__PROMPT__
Copy out the passage of the Aristotle lecture below that opens with the words "means we're going" and closes with "and good actions.", word for word.

__READING PASSAGE__
↓↓↓

But I can make a generalization that it is in general
courageous for firemen to enter burning buildings, and that could be a good guide
for action for this particular man at this particular point in his life. The
second level of generalization, the generalization based upon
generalizations, I think comes in when we think about how to combine all the goods
and all the virtues over an entire lifetime. So think of my fireman trying
now to reconcile his obligations and his virtues as a fireman and as a father and
as a citizen and as a member of a church community and the like. He has to make
all these decisions, balancing these things. This requires a further level of
generalization and I might even say a third level of generalization, where I
try now as a philosopher to describe what does it mean to live a good life,
generally, for for all people, for everyone? Not just this one fireman with
his multiple different circumstances, virtues, and roles to reconcile, but for
any human being.

Notice I've risen here to a level of
generality so high that I'm not going to be able to make even as precise a
statement of what courage is as I could make for the fireman facing the burning,
this particular burning building. So "generalizations upon generalizations"
means we're going to lose a certain level of detail and precision as we try
to give a more and more general account of noble and just and good actions.
Aristotle then emphasizes again that it is the mark of an educated
person to look only for as much precision in our answers as the nature
of the object studied allows. So it's because the the real objective nature of
human noble and good actions varies as much as it does that we have to be
satisfied with less precise answers.

We could state the converse of this claim
as well and say that to ask for more precision than the subject matter's
nature will permit is the mark of an untrained mind. And we can think of this
as a kind of warning Aristotle is giving to his students at the beginning of this
study: "If you're coming in here expecting exact precise formulaic answers for the
good life, for ethics and political science, you
need to correct that expectation right now because that's not the nature of the
object or the nature of the study that we're making of that object."
Aristotle's second point in this chapter is his famous or perhaps infamous
argument that certain character traits of youth disqualify one from the study
of ethics or at the very least they interfere with that study.

And he gives
two reasons for this, two pieces of evidence. First, that ethics and politics
is the science of experience, and youth just by definition has less or none of
this experience. No matter how widely traveled he is, no matter how varied his
experience has been, a 20 year old will not be familiar with the full range of
actions and the full range of circumstances that require judgment and
decision of over the course of an entire human life. We would expect people with
more experience of the world to be more skilled in choosing, if only because
they've been exposed to a much broader range of circumstances. His second piece
of evidence is that young people tend to follow their feelings, and for this
reason the rational study of ethical behavior will be useless for them.

↑↑↑

__DATA UNDER STUDY__

↓↓↓

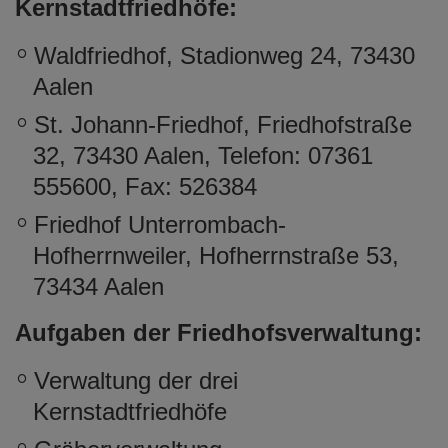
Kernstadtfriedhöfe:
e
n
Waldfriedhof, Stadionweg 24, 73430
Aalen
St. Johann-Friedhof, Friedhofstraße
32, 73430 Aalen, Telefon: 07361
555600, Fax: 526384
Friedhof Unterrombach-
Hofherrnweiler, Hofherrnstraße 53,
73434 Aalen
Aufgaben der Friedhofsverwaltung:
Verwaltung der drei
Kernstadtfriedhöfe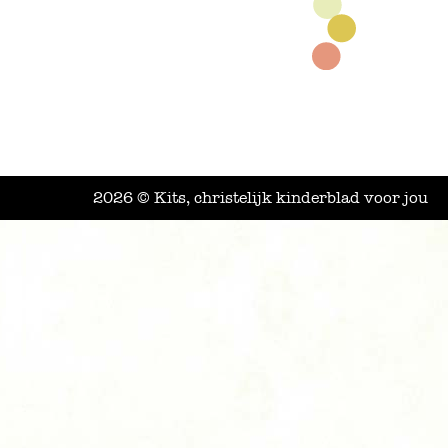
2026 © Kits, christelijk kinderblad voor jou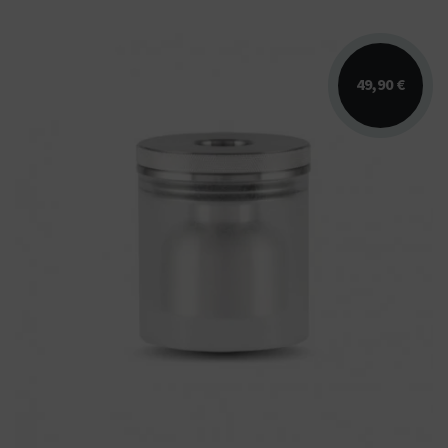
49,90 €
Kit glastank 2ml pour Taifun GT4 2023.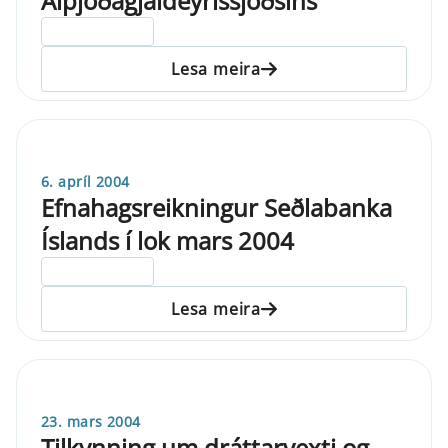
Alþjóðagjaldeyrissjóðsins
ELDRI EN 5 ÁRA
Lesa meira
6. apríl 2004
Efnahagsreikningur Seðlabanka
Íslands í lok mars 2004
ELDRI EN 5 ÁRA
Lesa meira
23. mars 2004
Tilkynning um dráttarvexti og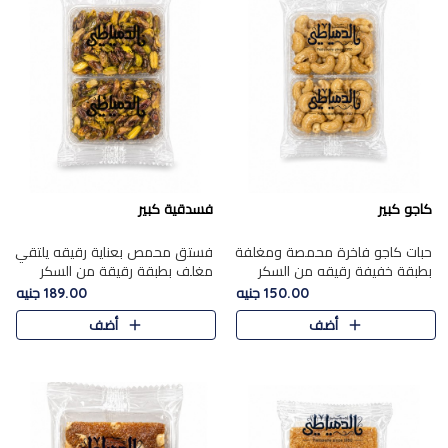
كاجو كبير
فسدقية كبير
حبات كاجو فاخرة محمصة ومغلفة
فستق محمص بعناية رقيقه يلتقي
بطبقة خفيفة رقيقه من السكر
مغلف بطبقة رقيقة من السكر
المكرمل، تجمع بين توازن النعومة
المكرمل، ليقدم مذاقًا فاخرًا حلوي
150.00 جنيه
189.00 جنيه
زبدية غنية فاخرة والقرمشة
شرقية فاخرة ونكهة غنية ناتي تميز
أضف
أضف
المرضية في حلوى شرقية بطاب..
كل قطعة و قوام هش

↑↑↑

__ANSWER SPACE__
means we're going to lose a certain level of detail and precision as we try
to give a more and more general account of noble and just and good actions.